(Saved data entries)
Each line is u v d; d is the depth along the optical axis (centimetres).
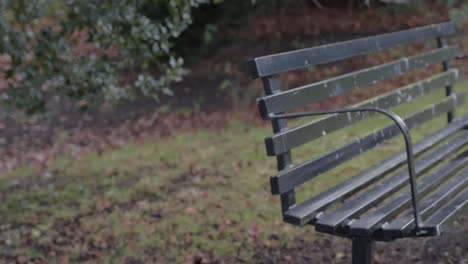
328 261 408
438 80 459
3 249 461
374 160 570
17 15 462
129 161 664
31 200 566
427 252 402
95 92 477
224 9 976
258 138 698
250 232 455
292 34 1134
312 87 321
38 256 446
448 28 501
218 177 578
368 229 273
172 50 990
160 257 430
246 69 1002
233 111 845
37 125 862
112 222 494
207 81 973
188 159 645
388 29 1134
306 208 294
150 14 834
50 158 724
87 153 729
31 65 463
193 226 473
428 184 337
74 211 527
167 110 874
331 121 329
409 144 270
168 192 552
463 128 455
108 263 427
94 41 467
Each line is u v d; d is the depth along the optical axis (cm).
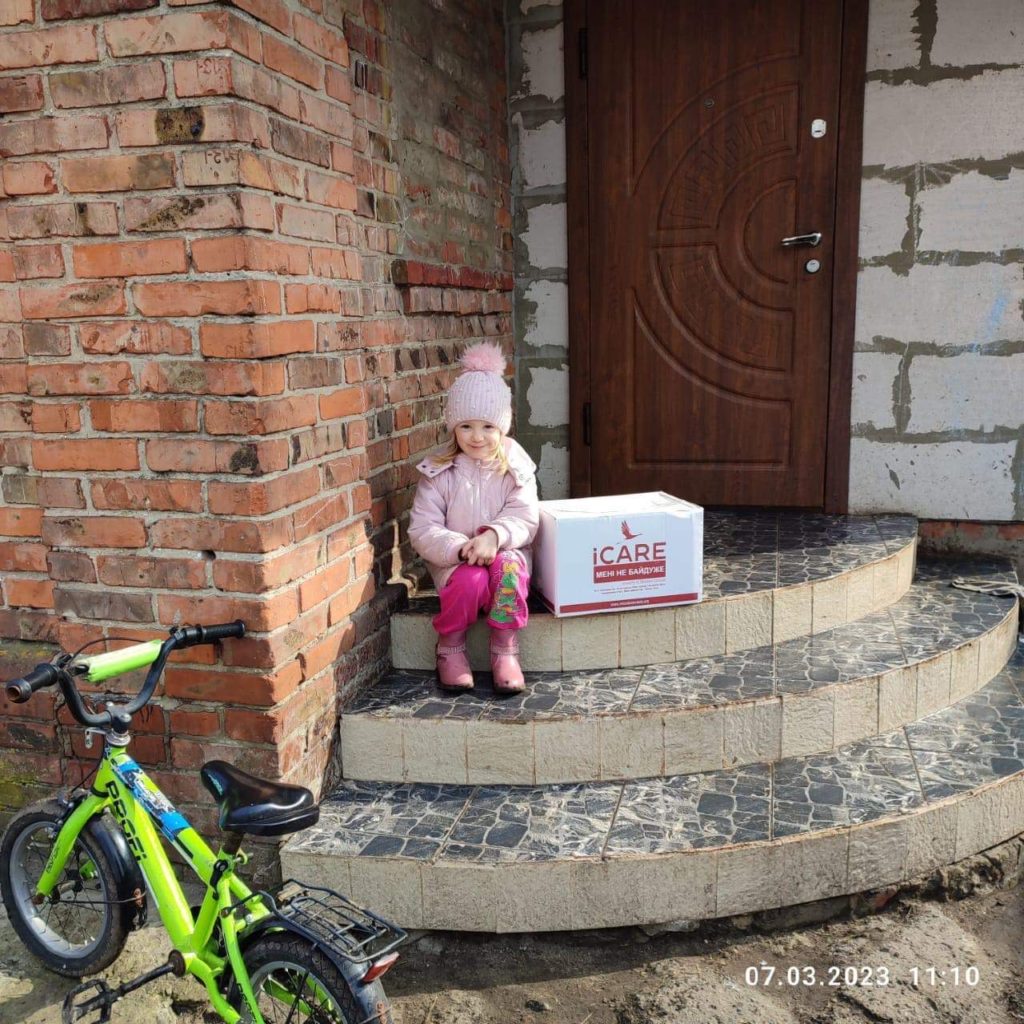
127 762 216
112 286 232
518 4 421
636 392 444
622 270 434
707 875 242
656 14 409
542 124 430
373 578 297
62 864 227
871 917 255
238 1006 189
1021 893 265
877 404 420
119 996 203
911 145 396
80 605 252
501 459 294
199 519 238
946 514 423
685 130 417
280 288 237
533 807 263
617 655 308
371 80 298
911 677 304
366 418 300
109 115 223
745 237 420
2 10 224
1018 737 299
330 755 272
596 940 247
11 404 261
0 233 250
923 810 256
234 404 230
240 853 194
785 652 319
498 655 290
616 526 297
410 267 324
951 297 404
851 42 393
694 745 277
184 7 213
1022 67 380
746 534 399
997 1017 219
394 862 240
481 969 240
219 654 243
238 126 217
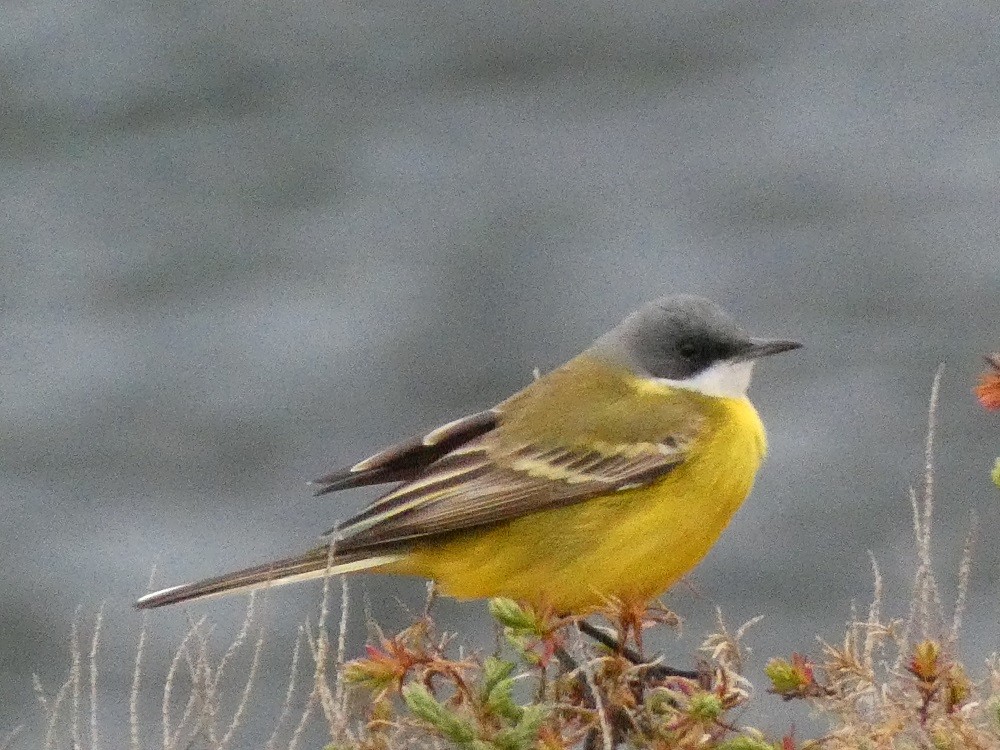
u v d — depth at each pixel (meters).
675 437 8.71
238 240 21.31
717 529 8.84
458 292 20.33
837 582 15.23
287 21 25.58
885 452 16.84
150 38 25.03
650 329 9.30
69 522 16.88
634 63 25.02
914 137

What you are asked to do - Exact copy, pictures omitted: every line from the one holding "617 655 308" through the last line of the data above, and nothing else.

Problem solution -
617 655 308
371 80 298
911 677 304
366 418 300
109 115 223
745 237 420
2 10 224
1018 737 299
330 755 272
596 940 247
11 404 261
0 233 250
923 810 256
234 404 230
240 853 194
785 652 319
498 655 290
616 526 297
410 267 324
951 297 404
851 42 393
694 745 277
184 7 213
1022 67 380
746 534 399
997 1017 219
394 862 240
481 969 240
219 654 243
238 126 217
u v d — depth at each pixel (meters).
675 437 8.71
238 240 21.31
717 529 8.84
458 292 20.33
837 582 15.23
287 21 25.58
885 452 16.84
150 38 25.03
650 329 9.30
69 522 16.88
634 63 25.02
914 137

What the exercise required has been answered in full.